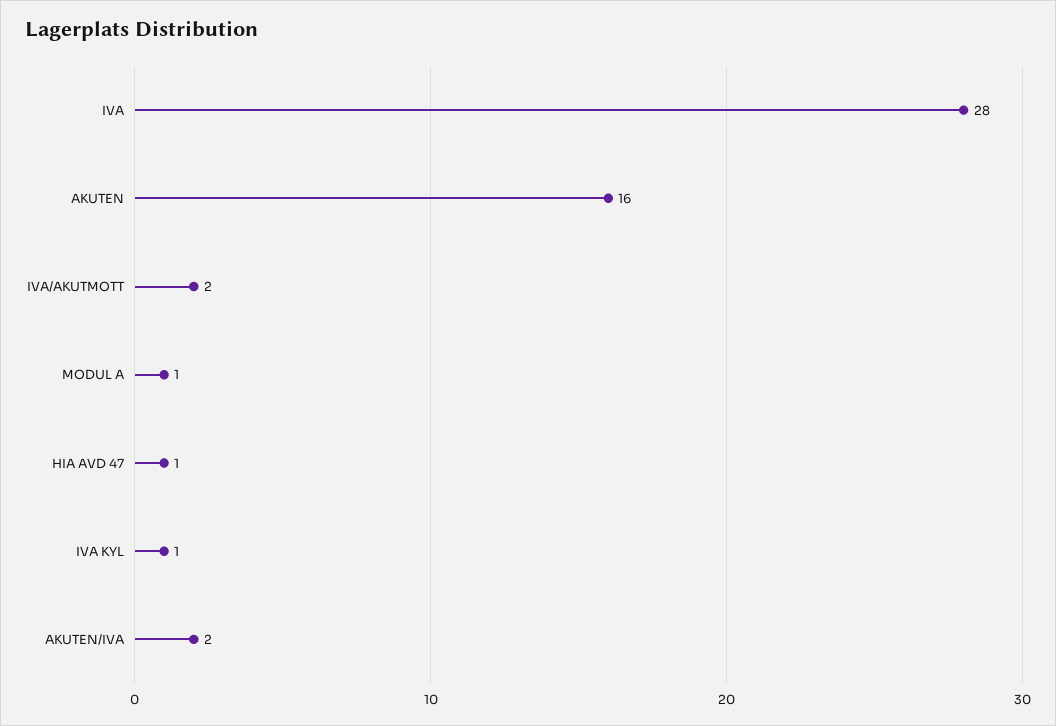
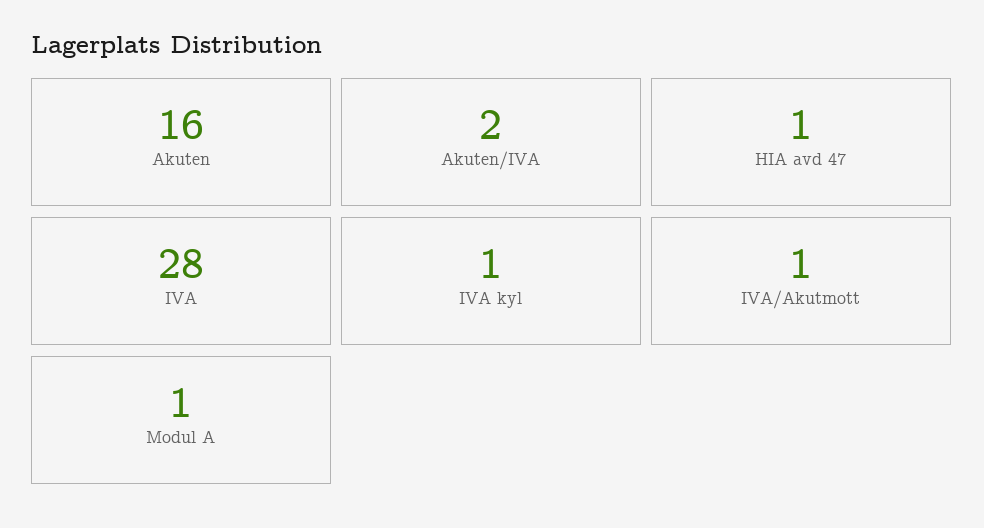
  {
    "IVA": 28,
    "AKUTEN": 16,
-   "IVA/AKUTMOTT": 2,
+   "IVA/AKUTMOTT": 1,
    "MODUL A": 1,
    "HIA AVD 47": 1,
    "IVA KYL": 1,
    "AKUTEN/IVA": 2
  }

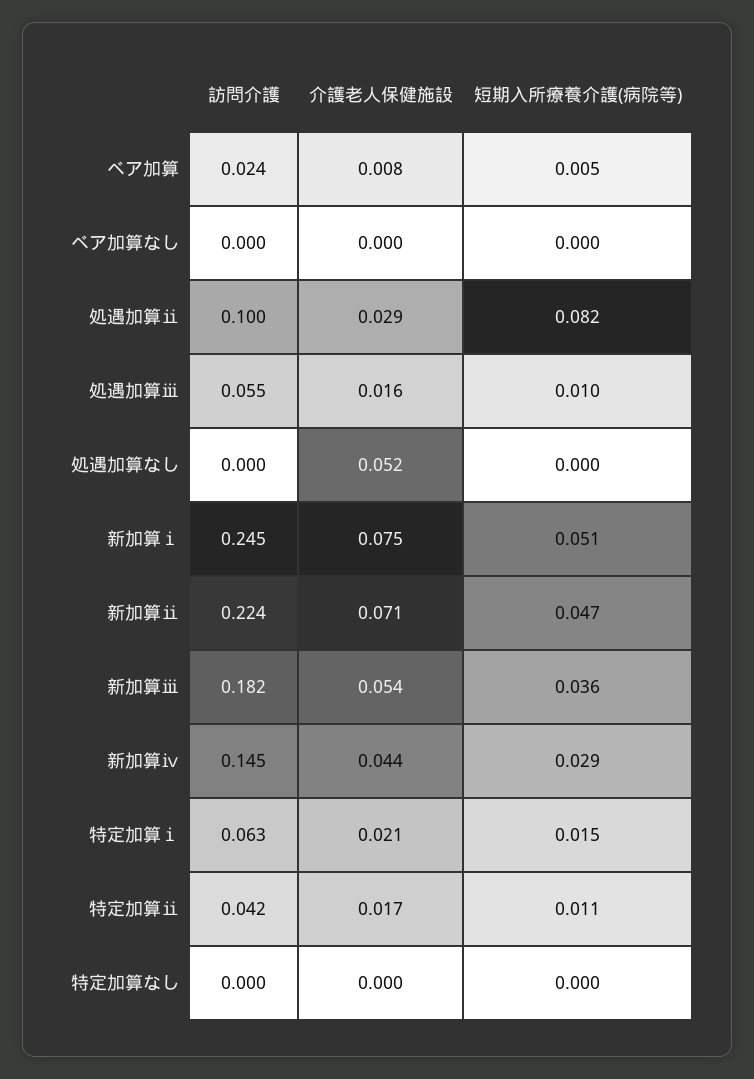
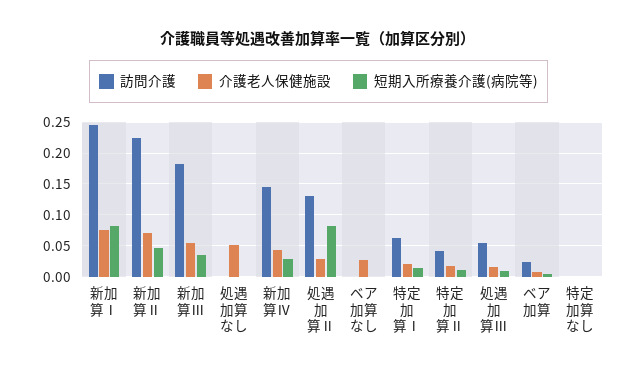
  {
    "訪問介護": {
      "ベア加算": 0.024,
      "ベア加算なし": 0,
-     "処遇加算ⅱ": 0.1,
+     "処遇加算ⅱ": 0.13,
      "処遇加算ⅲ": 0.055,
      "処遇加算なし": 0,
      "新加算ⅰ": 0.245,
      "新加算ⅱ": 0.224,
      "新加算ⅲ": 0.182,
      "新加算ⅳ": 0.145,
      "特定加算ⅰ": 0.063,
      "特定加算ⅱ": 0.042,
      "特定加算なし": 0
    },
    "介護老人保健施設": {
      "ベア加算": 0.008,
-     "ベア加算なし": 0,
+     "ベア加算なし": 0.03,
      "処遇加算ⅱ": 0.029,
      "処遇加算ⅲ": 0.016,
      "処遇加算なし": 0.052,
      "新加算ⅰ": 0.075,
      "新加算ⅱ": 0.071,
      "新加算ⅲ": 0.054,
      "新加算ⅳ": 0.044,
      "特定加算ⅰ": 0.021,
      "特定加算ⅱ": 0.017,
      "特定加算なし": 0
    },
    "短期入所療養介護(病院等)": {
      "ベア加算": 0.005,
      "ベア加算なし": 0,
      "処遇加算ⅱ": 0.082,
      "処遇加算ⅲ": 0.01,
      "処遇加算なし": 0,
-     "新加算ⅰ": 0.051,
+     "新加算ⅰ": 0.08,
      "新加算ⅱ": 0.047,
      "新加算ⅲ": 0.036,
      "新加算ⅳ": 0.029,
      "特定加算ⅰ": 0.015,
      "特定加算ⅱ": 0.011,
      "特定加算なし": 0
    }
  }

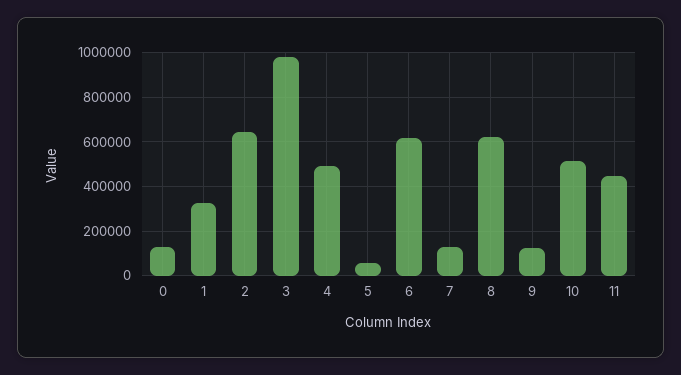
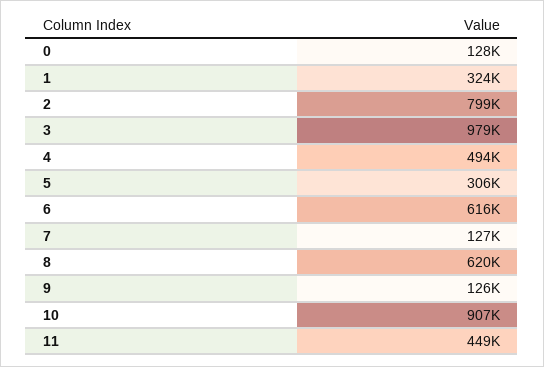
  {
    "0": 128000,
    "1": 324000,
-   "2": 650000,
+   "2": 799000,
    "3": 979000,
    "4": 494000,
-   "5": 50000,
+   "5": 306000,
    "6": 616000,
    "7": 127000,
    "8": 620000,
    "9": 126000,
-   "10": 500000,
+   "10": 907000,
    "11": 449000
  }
---*---
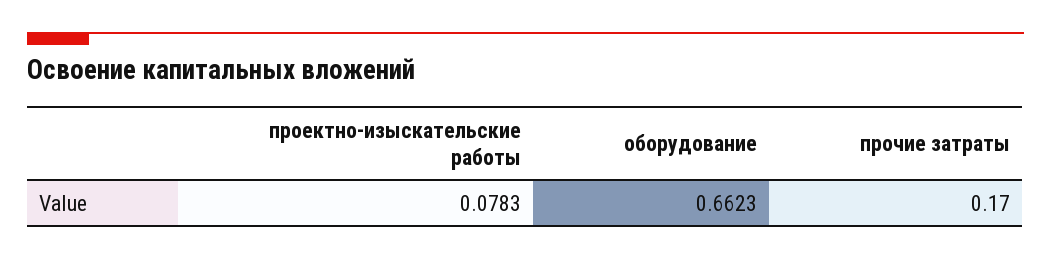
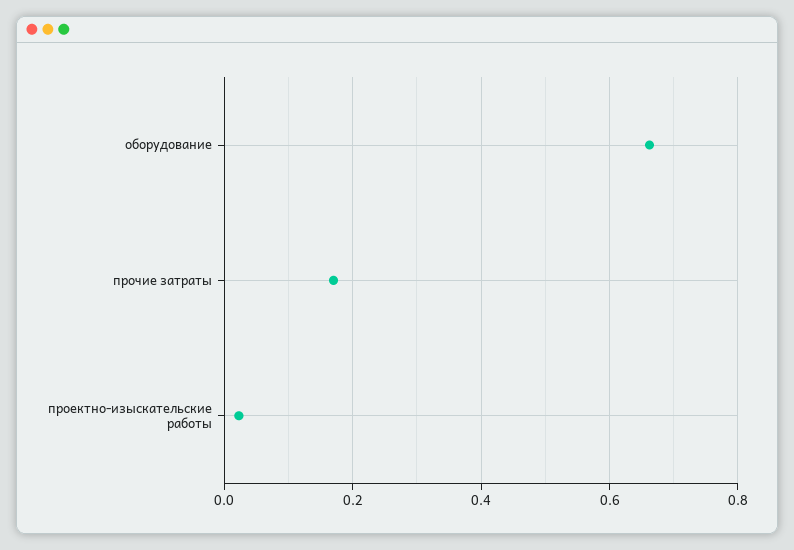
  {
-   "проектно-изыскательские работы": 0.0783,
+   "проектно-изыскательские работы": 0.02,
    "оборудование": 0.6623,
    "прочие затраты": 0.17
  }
---*---
Problem details: Collect every line above that contains the word "проектно".

Solution for this problem:
-   "проектно-изыскательские работы": 0.0783,
+   "проектно-изыскательские работы": 0.02,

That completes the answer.